#### [What the task asks]
Whenever a line in the entries below contains the string "list", copy that line.
═════ Records to use ═════
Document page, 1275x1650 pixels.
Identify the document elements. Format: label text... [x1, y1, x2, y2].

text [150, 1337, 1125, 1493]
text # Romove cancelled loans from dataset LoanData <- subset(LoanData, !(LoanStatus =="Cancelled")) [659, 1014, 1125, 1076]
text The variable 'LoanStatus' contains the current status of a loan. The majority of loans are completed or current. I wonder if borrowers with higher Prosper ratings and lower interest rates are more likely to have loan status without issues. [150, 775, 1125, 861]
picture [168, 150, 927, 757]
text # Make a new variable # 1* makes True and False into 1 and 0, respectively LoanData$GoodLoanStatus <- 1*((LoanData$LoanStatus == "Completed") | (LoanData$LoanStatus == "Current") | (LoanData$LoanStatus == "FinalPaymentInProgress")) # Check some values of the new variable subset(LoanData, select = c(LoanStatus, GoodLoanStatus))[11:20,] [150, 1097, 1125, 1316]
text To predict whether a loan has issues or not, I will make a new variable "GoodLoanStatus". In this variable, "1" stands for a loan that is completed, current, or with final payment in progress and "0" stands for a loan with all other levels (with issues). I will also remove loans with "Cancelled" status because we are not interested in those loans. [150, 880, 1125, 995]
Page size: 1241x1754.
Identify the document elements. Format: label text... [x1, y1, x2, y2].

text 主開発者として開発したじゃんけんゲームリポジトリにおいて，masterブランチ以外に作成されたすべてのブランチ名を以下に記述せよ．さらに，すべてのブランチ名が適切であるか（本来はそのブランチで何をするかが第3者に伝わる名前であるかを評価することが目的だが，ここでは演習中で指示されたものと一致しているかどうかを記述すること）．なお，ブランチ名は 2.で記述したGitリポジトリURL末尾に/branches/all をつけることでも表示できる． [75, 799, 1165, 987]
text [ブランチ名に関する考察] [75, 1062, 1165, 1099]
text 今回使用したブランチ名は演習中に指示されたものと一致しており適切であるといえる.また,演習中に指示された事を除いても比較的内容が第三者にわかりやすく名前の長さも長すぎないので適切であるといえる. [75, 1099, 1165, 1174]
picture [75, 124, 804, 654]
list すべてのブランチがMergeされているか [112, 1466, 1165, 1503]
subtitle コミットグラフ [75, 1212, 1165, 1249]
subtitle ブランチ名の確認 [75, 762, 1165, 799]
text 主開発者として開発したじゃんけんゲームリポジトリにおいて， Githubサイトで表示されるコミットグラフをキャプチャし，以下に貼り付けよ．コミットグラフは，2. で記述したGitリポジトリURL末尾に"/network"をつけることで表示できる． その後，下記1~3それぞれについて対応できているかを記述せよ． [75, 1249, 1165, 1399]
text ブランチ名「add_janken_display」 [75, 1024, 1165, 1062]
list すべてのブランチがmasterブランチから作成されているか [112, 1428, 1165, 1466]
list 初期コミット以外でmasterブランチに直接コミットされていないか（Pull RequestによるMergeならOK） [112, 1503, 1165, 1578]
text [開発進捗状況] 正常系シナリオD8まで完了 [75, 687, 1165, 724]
═════
#### [Output of the task]
list すべてのブランチがMergeされているか [112, 1466, 1165, 1503]
list すべてのブランチがmasterブランチから作成されているか [112, 1428, 1165, 1466]
list 初期コミット以外でmasterブランチに直接コミットされていないか（Pull RequestによるMergeならOK） [112, 1503, 1165, 1578]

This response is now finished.